Is a Debtor’s Obligation to Pay One-Half of Child’s College Expenses was Not a “Super Dischargeable” Support Obligation?

No.

In In re Larson-Asplund, 519 B.R. 682 (Bankr. E.D. Mich., Oct. 8, 2014), Chief Bankruptcy Judge Phillip J. Shefferly held that the Chapter 13 debtor was not judicially estopped from asserting that his obligation, under the terms of a consent judgment entered in the debtor’s earlier divorce case, to pay one-half of his children’s college expenses was not in the nature of a support obligation, although the debtor had claimed during the state-court proceedings that the obligation was in the nature of support, where the debtor was unsuccessful in the state-court proceedings. Judicial estoppel applies only where the prior court adopted the debtor’s contrary position.

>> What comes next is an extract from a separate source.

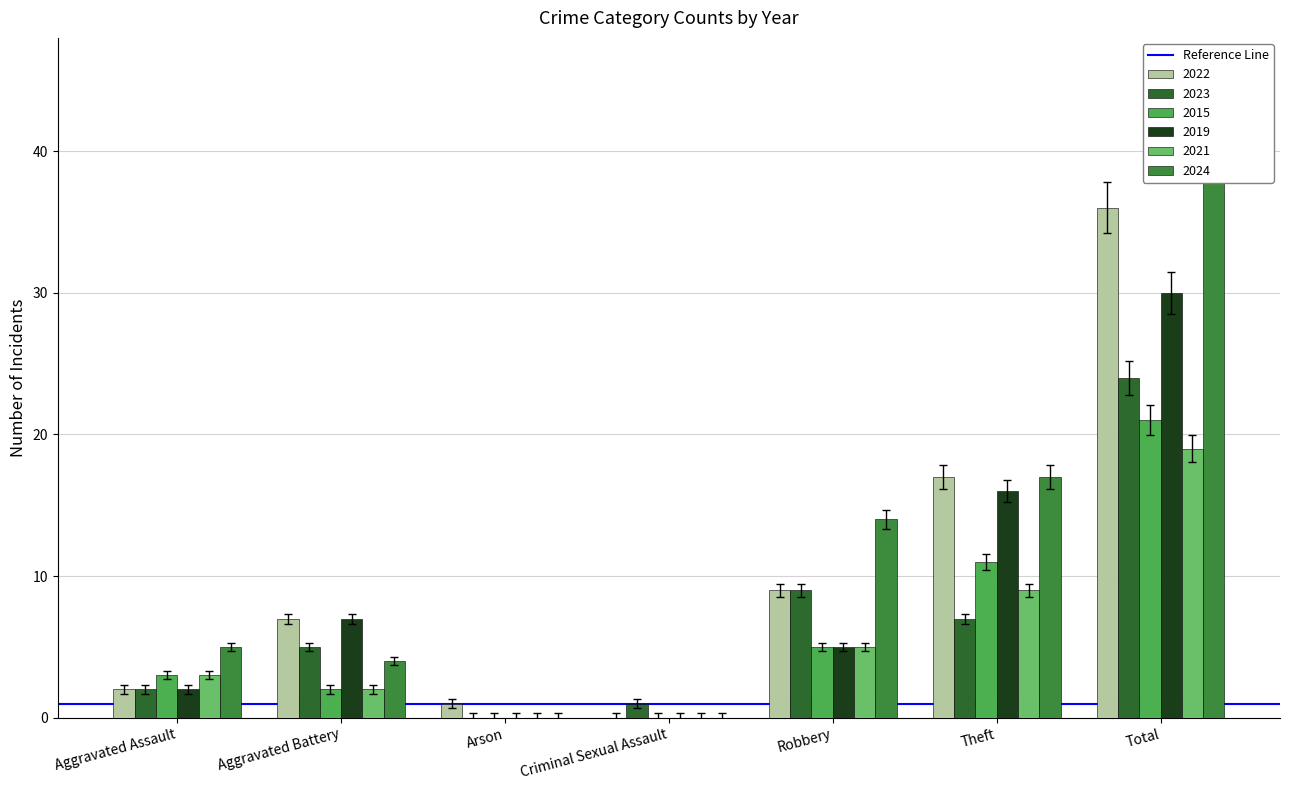

Count the 2021 values in the range 0 to 9.

6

Under In re Sorah, 163 F.3d 397 (6th Cir. 1998), a bankruptcy court, in determining whether a debtor’s obligation is in the nature of support, is to look to traditional state law indicia that are consistent with support obligations. These include, but are not limited to, (1) a label such as alimony, support, or maintenance in the decree or agreement; (2) a direct payment to the former spouse, as opposed to the assumption of a third-party debt; and (3) payments that are contingent upon such events as death, remarriage, or eligibility for Social Security benefits. An award that is designated as support by the state court and has these indicia of support should be conclusively presumed to be a support obligation by the bankruptcy court. These factors continue to apply under BAPCPA. In re Rugiero, 502 Fed. Appx. 436 (6th Cir. 2012).

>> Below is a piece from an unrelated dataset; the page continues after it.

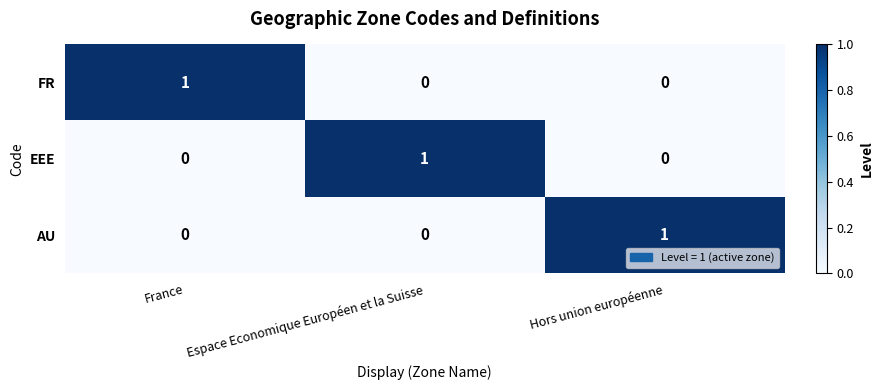

At how many categories does at least one series exceed 0?

3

The debtor’s obligation, under the terms of a consent judgment entered in the debtor’s earlier divorce case, to pay one-half of his children’s college expenses was not in the nature of a child support obligation, as the provision establishing the debtor’s obligation in the consent judgment did not bear all three of the traditional state law indicia of support set forth in In re Sorah, 163 F.3d 397 (6th Cir. 1998). Moreover, a review of the evidence beyond the three traditional state law indicia confirmed that the debtor’s obligation was not in the nature of support.